L’IRIS suggère d’encourager la concurrence et de lutter contre les pratiques de concertation des prix. Elle propose également de s’inspirer de la taxe sur les surprofits des compagnies pétrolières décidée récemment par le Royaume-Uni.
La hausse des taux directeurs
À 8,1%, l’inflation a atteint en juin son plus haut niveau depuis les années 1980. Pour lutter contre celle-ci, la Banque du Canada a donc procédé à plusieurs hausses successives de son taux directeur. Ce dernier est en effet passé de 0,25% à 2,50% depuis le début de l’année.
En haussant rapidement [le taux directeur], ils ont pu stopper le problème à la source. C’est pour ça que c’est important d’agir maintenant. Dans un an, la situation [aurait été] encore pire.
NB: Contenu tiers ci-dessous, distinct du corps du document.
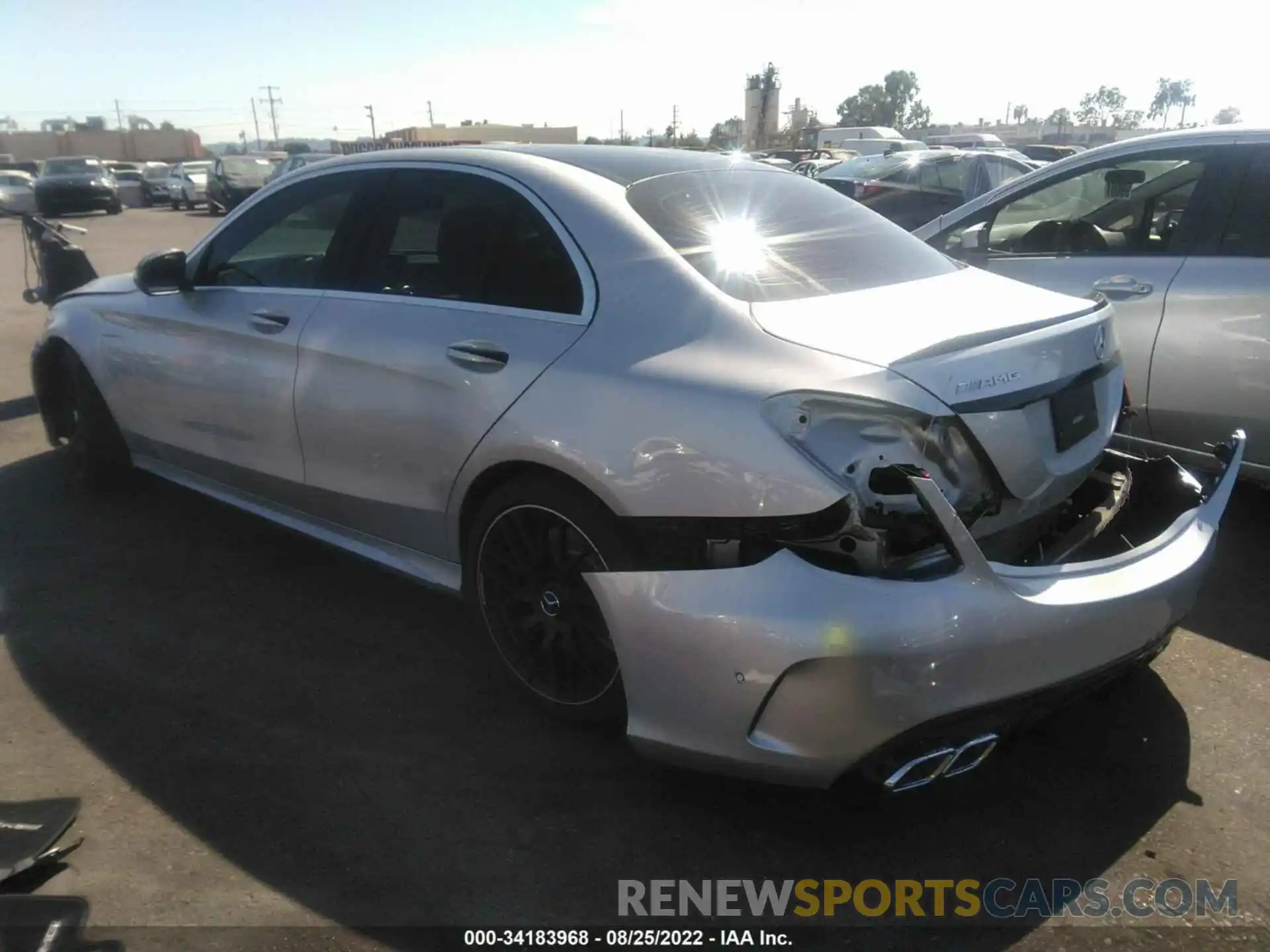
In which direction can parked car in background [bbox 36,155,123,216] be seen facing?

Olivier Rancourt, économiste à l’Institut économique de Montréal (IEDM)
Or, selon l’IRIS, cette hausse des taux d’intérêt ne s’attaque pas aux causes fondamentales de l’inflation. «Ce seront avant tout les travailleuses et les travailleurs qui feront les frais d’une telle approche», avance-t-on dans la note. Ses auteurs soulignent que la hausse des marges est supérieure à celle des salaires. Cela participerait à accélérer l’impact de l’inflation, disent-ils. L’IRIS recommande l’indexation des salaires sur l’inflation.
La crainte de l’Institut est que la politique monétaire de la Banque du Canada mène à un ralentissement de l’économie.
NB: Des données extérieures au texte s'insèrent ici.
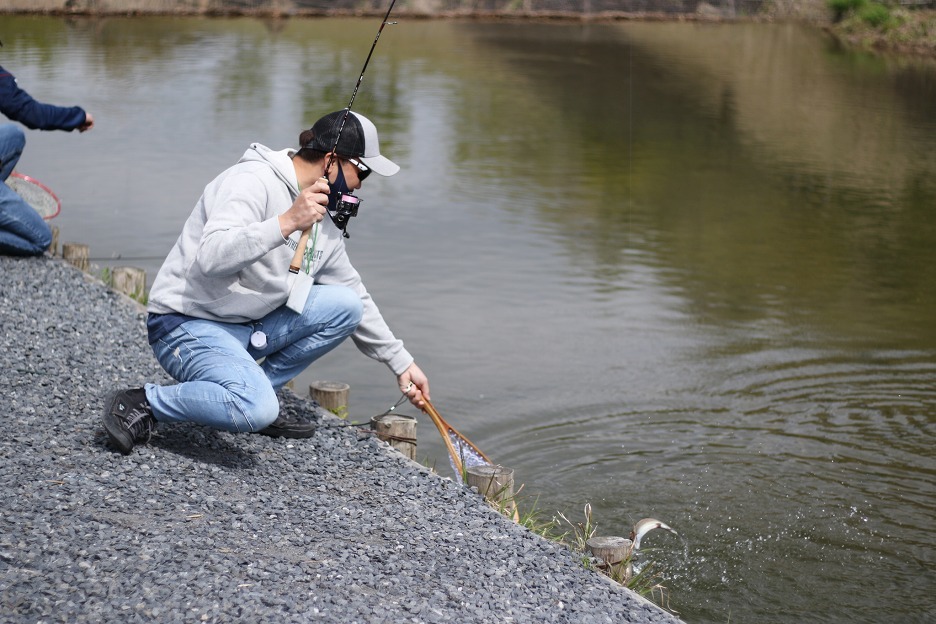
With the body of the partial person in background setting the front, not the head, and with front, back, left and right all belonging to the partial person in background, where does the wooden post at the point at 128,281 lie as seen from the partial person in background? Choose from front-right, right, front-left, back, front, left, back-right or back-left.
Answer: front-right

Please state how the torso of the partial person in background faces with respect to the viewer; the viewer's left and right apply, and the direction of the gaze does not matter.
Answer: facing to the right of the viewer

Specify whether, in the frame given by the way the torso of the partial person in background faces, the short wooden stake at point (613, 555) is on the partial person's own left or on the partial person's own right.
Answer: on the partial person's own right

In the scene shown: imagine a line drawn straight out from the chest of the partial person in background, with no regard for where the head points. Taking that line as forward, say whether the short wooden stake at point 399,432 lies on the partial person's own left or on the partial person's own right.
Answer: on the partial person's own right

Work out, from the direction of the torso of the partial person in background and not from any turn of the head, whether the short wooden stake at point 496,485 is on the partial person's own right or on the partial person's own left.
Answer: on the partial person's own right
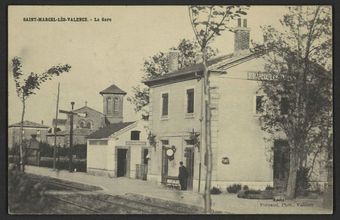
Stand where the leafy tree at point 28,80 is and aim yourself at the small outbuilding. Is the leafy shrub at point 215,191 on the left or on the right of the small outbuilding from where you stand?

«Le chômage qui résulterait d’un recul de l’activité économique serait catastrophique pour les ménages canadiens», avance Pierre-Antoine Harvey, coauteur de la note de l’IRIS.
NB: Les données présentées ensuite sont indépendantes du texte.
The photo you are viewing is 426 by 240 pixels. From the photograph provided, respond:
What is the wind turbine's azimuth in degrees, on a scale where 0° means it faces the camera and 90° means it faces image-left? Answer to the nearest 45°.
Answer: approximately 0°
Les dépenses en énergie en cause
Contacté afin de commenter la note de l’IRIS, l’économiste de l’IEDM Olivier Rancourt fait valoir que la hausse des salaires est déjà en train de se produire.
«On peut le voir chez les restaurateurs et les épiceries. Il y a des besoins de main-d’oeuvre qu’ils ne sont pas capables de combler. Sur cette nature-là, les salaires augmentent. C’est sûr que ça permet de minimiser l’impact de l’inflation temporairement, mais c’est une situation de demande agrégée», analyse-t-il.
De son côté, l’IRIS pointe les dépenses en énergie comme étant responsable de 52% de l’inflation annuelle excédentaire observée depuis le début de la pandémie.
Cela s’explique notamment par la hausse du prix du baril de pétrole, qui a eu un impact sur le commerce international. Ce dernier se vendait autour de 60$ US avant la pandémie, et 115$ US en juin 2022. On serait là au coeur du problème, considèrent les chercheurs à l’origine de ce constat. Ils encouragent donc les pouvoirs publics à réduire les tarifs qu’ils contrôlent, et à soutenir une économie verte.
En somme, l’IRIS croit que la hausse des taux directeurs privilégie les grandes entreprises au détriment des ménages. «Le gouvernement doit agir pour protéger [leur] revenu, mieux réguler l’activité économique et accélérer la transition écologique», concluent les auteurs de la note.
Les PME, 98% des entreprises du Canada
Dans un courriel envoyé à Métro, le Conseil du patronat du Québec rappelle qu’en 2021, «les PME représentaient près de 98 % de toutes les entreprises au Canada, une proportion similaire au Québec».
Pour le CPQ, la décision de la Banque du Canada de hausser les taux d’intérêt est «un mal nécessaire». Il souligne que les profits des entreprises concerne une portion relativement petite du tissu économique. Les secteurs comme la restauration, le tourisme et le commerce de détail ont des marges de profit plus serrées selon le CPQ.
«Imposer davantage les entreprises peut devenir contre-productif. Cela peut miner leur compétitivité et à terme, les amener à déménager leurs activités ailleurs et/ou refiler la facture aux consommateurs et aux travailleurs. D’ailleurs, le Canada a déjà imposé une surtaxe aux institutions financières lors du dernier budget en avril dernier.»